Friday, September 17, 2010

Love and Food.


Our love was manifest throughout the apartment.

Tom will be working until one o'clock tonight. That's what he's scheduled for anyway, when he actually will show up is anyone's guess. I will miss him of course but since so much has been put off in the way of housework while I've been enjoying his company, I am glad to have an evening to work on things like bathtub scrubbing and cabinet painting.
You are thinking now, "Enjoying his company?" Yes, thanks, we had our 2nd wedding anniversary on Monday. Tom was able to get Saturday, Sunday and Monday off giving us a quantity of quality time. We were incredibly happy almost the whole time! We did have to fit a fight in while we had the opportunity or we'd never get around to it.
I won't bore you with the details of the time passed by two people in love, I will just say that having him home was enough of a novelty that we might as well been in the most romantic place on Earth: a very perfect anniversary.

The conventional and the less-usual signifiers of a romantic weekend: Scattered "Victory Points" and card-protected, alien-themed cards represent much of what made our weekend so wonderful.

Last year I believe I wrote a blog entry about what I'd learned in my first year of marriage. I don't have as clear an idea this year of what I learned in general, although, I do feel much more at peace with dependency. I have always been reluctant to accept help, gift and instruction... mostly instruction or what I like to call, "Being told what to do." But I have had a breakthrough with this thanks to my love of food. Maybe it even came earlier, with Art History and my realization that school is actually a worthwhile endeavor and professors have valuable knowledge to impart after-all. But I have noticed the change most vividly in this: I now use recipes.
Who knew all this time that I was better off listening to someone else when it came to something that I was never taught how to do nor had ever attempted much with? Who knew that all those tablespoons and teaspoons added up to something I couldn't have produced otherwise?
This all came about with my foray into baking undoubtedly brought about by some craving some night, or maybe by something deeper, like a desire for quaint domestication that comes from something still deeper like the instinctive yearning to comfort and nurture... I don't remember now.
Anyway, you have to follow the recipe when you bake and after a number of successes in that arena I decided to crack a few of my gifted cookbooks and see what else I could accomplish with some outside help. I took advantage, this weekend, of the fact that Tom could drive me to the store and bought every last thing I would need for a handful of real recipes.
Shopping is all too often the hauling home of a backpack full by bus and by foot, with Tom picking up the super-perishables on the way home from work.
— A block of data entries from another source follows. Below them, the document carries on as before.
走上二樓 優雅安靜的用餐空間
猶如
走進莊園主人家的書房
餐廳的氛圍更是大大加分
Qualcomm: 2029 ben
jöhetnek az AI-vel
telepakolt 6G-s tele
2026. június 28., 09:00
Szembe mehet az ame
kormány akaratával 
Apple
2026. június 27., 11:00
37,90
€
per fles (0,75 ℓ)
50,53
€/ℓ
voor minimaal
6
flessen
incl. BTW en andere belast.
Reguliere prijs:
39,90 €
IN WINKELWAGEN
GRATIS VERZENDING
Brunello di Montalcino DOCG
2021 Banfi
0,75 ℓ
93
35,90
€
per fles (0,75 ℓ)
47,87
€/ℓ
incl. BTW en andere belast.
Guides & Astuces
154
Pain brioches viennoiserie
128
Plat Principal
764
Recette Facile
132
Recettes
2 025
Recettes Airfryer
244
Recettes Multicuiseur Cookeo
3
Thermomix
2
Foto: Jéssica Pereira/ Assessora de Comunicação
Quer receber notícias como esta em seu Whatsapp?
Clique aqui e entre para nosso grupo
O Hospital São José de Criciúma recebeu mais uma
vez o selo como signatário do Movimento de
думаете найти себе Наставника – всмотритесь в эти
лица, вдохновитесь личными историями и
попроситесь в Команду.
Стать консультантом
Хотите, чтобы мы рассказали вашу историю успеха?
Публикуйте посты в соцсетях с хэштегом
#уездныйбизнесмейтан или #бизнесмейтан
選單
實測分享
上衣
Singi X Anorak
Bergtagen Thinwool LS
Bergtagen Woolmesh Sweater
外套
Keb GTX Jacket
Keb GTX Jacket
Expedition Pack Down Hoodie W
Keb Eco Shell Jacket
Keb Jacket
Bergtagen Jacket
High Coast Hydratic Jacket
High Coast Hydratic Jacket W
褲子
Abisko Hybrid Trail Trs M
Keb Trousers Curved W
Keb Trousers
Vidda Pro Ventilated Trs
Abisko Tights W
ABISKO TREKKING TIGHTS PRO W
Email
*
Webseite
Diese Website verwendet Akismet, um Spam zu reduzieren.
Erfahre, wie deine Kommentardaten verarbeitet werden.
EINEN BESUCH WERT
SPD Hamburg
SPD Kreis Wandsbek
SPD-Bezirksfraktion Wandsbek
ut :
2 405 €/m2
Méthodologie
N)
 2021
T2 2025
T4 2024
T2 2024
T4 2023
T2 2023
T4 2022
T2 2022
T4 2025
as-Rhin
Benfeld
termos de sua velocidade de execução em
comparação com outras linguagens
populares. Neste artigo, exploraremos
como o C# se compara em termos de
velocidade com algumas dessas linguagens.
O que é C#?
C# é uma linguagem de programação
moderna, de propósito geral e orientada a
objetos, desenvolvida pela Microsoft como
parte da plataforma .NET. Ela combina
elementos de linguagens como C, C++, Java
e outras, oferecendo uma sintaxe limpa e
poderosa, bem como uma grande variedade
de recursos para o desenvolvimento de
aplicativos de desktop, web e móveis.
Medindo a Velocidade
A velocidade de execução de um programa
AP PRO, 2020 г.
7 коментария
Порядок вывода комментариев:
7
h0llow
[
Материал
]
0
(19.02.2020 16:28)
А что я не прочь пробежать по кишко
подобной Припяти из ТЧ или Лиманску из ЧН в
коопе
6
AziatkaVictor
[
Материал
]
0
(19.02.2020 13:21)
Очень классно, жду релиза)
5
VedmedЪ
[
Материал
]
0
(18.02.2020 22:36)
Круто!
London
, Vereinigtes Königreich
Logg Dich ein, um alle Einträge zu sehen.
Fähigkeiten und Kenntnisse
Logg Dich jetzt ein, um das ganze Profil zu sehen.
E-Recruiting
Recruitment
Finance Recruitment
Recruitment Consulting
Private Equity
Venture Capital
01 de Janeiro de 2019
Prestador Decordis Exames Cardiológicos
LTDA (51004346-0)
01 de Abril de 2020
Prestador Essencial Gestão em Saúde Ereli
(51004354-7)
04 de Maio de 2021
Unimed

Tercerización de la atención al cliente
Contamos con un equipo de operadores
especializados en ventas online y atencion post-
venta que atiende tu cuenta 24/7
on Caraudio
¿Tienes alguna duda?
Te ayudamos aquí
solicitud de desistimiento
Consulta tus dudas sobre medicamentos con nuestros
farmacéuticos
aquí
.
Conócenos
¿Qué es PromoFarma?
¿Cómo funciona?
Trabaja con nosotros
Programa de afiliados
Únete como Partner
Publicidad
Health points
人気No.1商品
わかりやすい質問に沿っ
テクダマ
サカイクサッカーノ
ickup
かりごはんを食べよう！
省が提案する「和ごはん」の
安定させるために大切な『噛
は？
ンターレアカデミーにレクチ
We no longer even live in the same town as a Mattson-standard grocery store so, I've gotta tell you, a ride is a huge relief and the results of the serious shopping were seriously worth it.
This weekend we had polenta with eggs and mushrooms, pumpkin and spice muffins, the best pancakes in the world, margaritas from scratch and Tom's unbeatable guacamole, candle-lite Chinese chicken salad and spaghetti and meatballs with beef, pork and lamb.

That'salottameatball.

Life is very delicious when you embrace the idea of being told what to do. And when you accept accepting gifts. Last night Dad was in town and took us out to Cafe Zenon as an anniversary present. Tom and I both got the prosciutto-wrapped salmon with every other heavenly thing... maybe that wasn't exactly what it was called. I also ordered the last slice of chocolate chiffon cake with raspberries and really made the most of Dad's generosity and my somewhat new-found ability to accept it guiltlessly.

The second year also taught me an unfortunate amount about the dangers of dependency - depending too much on a husband and not on God. Having my husband at work more than he was home for three-quarters of the year was a rough way to learn this lesson, but I'm hoping the crash course will prove itself valuable in year three, the year which I hopefully entitle: Preparing for Baby, in which it is also hoped that Tom won't be working quite so much. This year has definitely prepared me for the irregular hours and sacrifice of romance that a baby promises, and I'm actually kinda thankful for that, though I would have never intentionally chosen it.

All in all? Food: good. Love: good. Future: lookin' pretty good too.

Happy 2nd Anniversary, Tom! I love you like a crazy.